### 課題の指示
下の行のうち、単語「that」を含む行をすべて抜き出す。大文字と小文字は区別する。

### データ抜粋
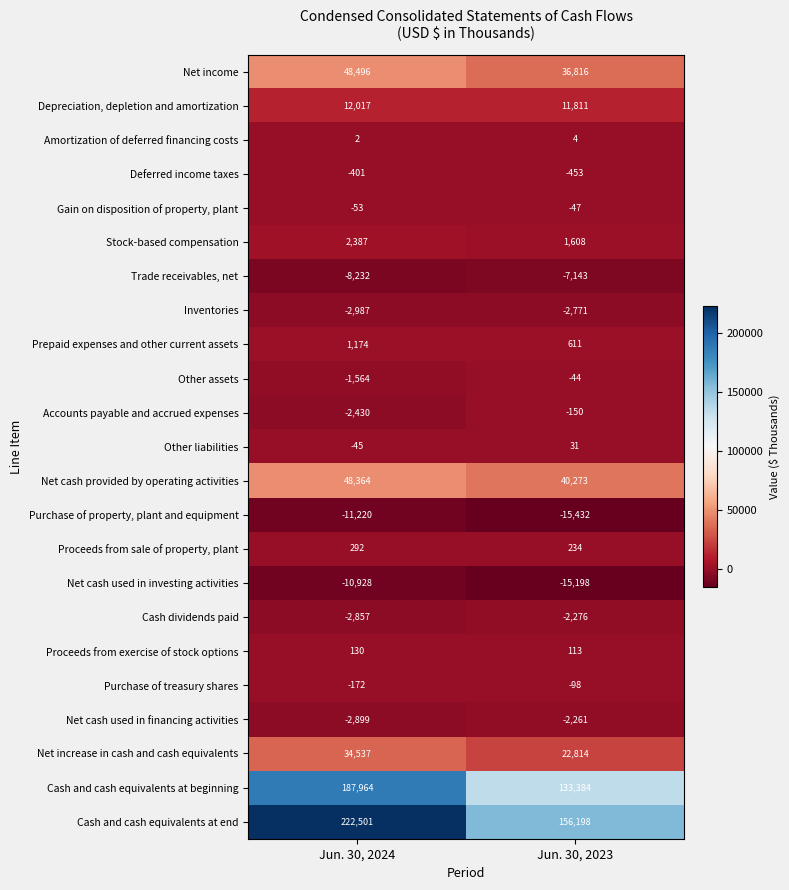

Is it true that Trade receivables, net equals -3158 at Jun. 30, 2023?

False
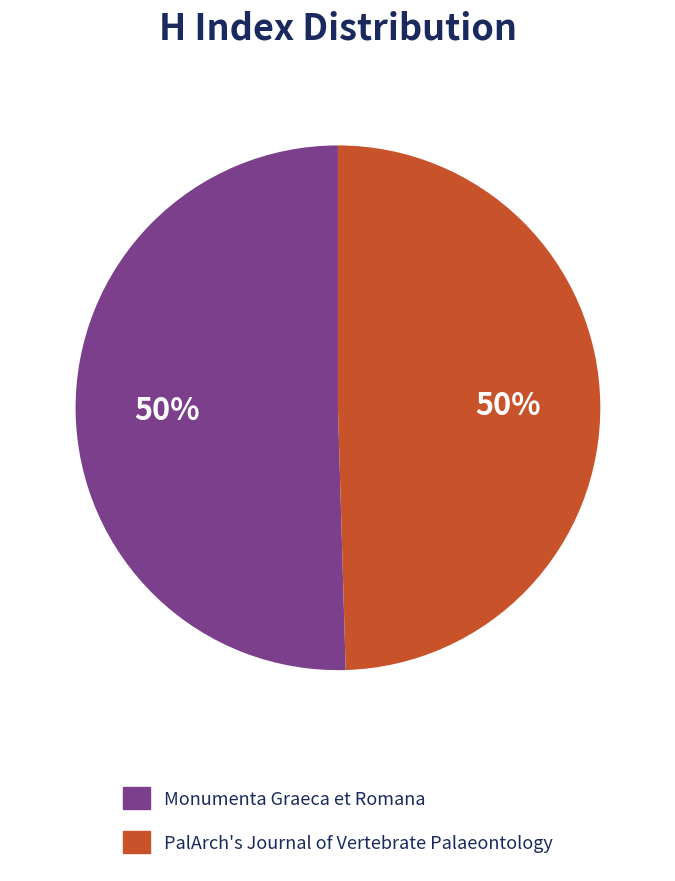

What percentage is the Monumenta Graeca et Romana slice, to the nearest percent?

50%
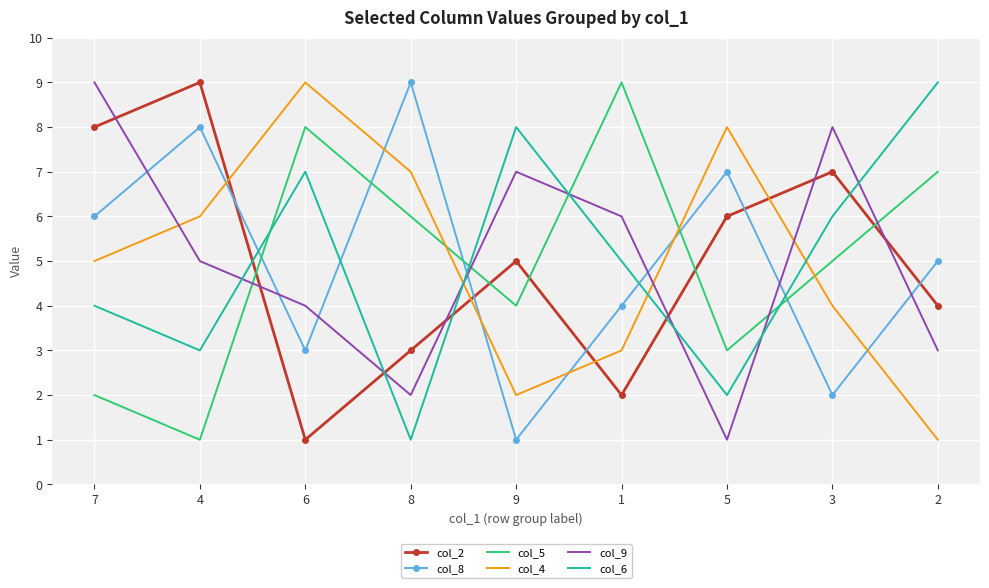

How many interior local peaks does the col_4 series have?

2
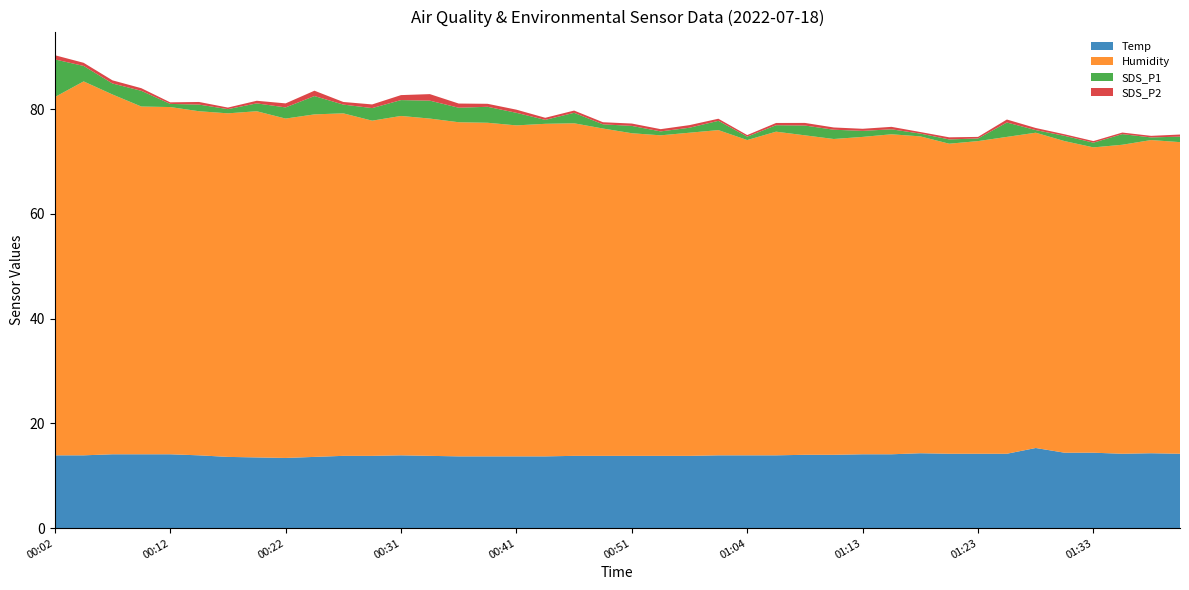

Reading left to right, transcribe all the data shown in this chart.

Temp: 00:02=13.9	00:04=13.9	00:07=14.1	00:09=14.1	00:12=14.1	00:14=13.9	00:17=13.6	00:19=13.5	00:22=13.4	00:24=13.6	00:26=13.8	00:29=13.8	00:31=13.9	00:34=13.8	00:36=13.7	00:39=13.7	00:41=13.7	00:44=13.7	00:46=13.8	00:49=13.8	00:51=13.8	00:53=13.8	00:56=13.8	00:58=13.9	01:04=13.9	01:06=13.9	01:08=14.0	01:11=14.0	01:13=14.1	01:16=14.1	01:18=14.3	01:21=14.2	01:23=14.2	01:26=14.2	01:28=15.3	01:31=14.4	01:33=14.4	01:36=14.2	01:38=14.3	01:41=14.2
Humidity: 00:02=68.4	00:04=71.4	00:07=68.7	00:09=66.4	00:12=66.3	00:14=65.7	00:17=65.6	00:19=66.1	00:22=64.8	00:24=65.4	00:26=65.4	00:29=64.0	00:31=64.8	00:34=64.4	00:36=63.8	00:39=63.7	00:41=63.2	00:44=63.5	00:46=63.5	00:49=62.5	00:51=61.6	00:53=61.2	00:56=61.7	00:58=62.1	01:04=60.2	01:06=61.8	01:08=61.0	01:11=60.3	01:13=60.6	01:16=61.1	01:18=60.5	01:21=59.2	01:23=59.7	01:26=60.5	01:28=60.2	01:31=59.5	01:33=58.3	01:36=59.0	01:38=59.8	01:41=59.5
SDS_P1: 00:02=7.2	00:04=3.0	00:07=2.1	00:09=3.0	00:12=0.6	00:14=1.3	00:17=0.8	00:19=1.5	00:22=2.1	00:24=3.5	00:26=1.7	00:29=2.4	00:31=3.0	00:34=3.4	00:36=2.8	00:39=3.0	00:41=2.4	00:44=0.8	00:46=2.0	00:49=0.8	00:51=1.4	00:53=0.8	00:56=0.9	00:58=1.8	01:04=0.7	01:06=1.2	01:08=1.9	01:11=1.8	01:13=1.1	01:16=0.9	01:18=0.5	01:21=0.8	01:23=0.5	01:26=2.8	01:28=0.5	01:31=1.0	01:33=0.9	01:36=2.0	01:38=0.5	01:41=1.1
SDS_P2: 00:02=0.8	00:04=0.6	00:07=0.6	00:09=0.5	00:12=0.3	00:14=0.5	00:17=0.3	00:19=0.5	00:22=0.8	00:24=1.0	00:26=0.5	00:29=0.7	00:31=0.9	00:34=1.2	00:36=0.8	00:39=0.6	00:41=0.6	00:44=0.4	00:46=0.4	00:49=0.4	00:51=0.5	00:53=0.4	00:56=0.5	00:58=0.4	01:04=0.3	01:06=0.4	01:08=0.5	01:11=0.4	01:13=0.4	01:16=0.5	01:18=0.3	01:21=0.4	01:23=0.3	01:26=0.6	01:28=0.4	01:31=0.3	01:33=0.3	01:36=0.3	01:38=0.3	01:41=0.4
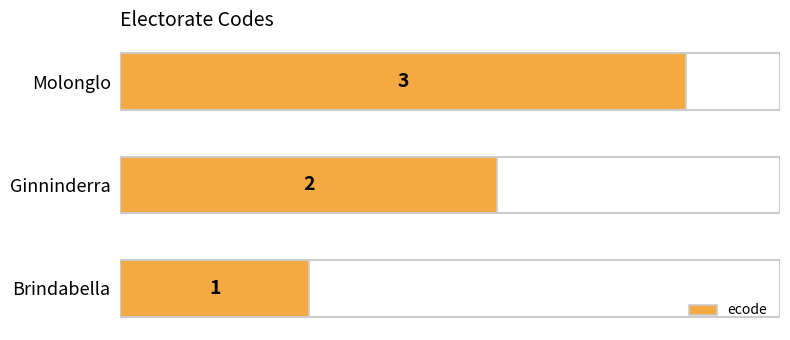

List the labels in order of value, largest first.

Molonglo, Ginninderra, Brindabella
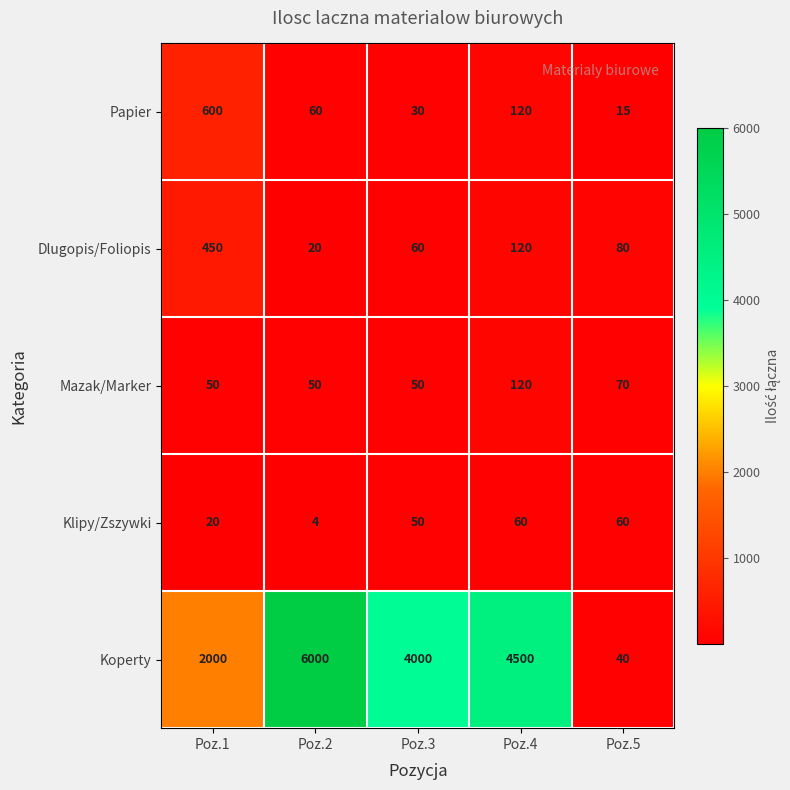

Is it true that Koperty equals 9675 at Poz.2?

False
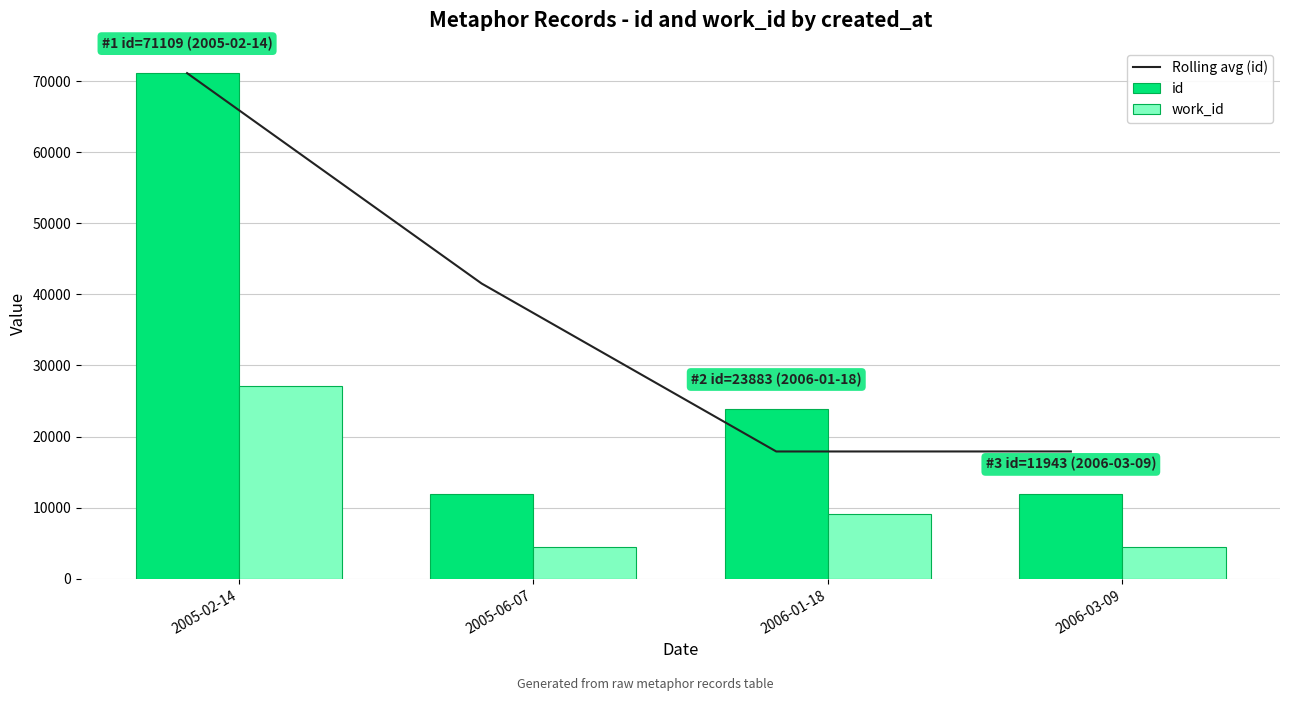

Is it true that id equals 7186 at 2005-06-07?

False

### 解答
Is it true that Trade receivables, net equals -3158 at Jun. 30, 2023?
Is it true that Koperty equals 9675 at Poz.2?
Is it true that id equals 7186 at 2005-06-07?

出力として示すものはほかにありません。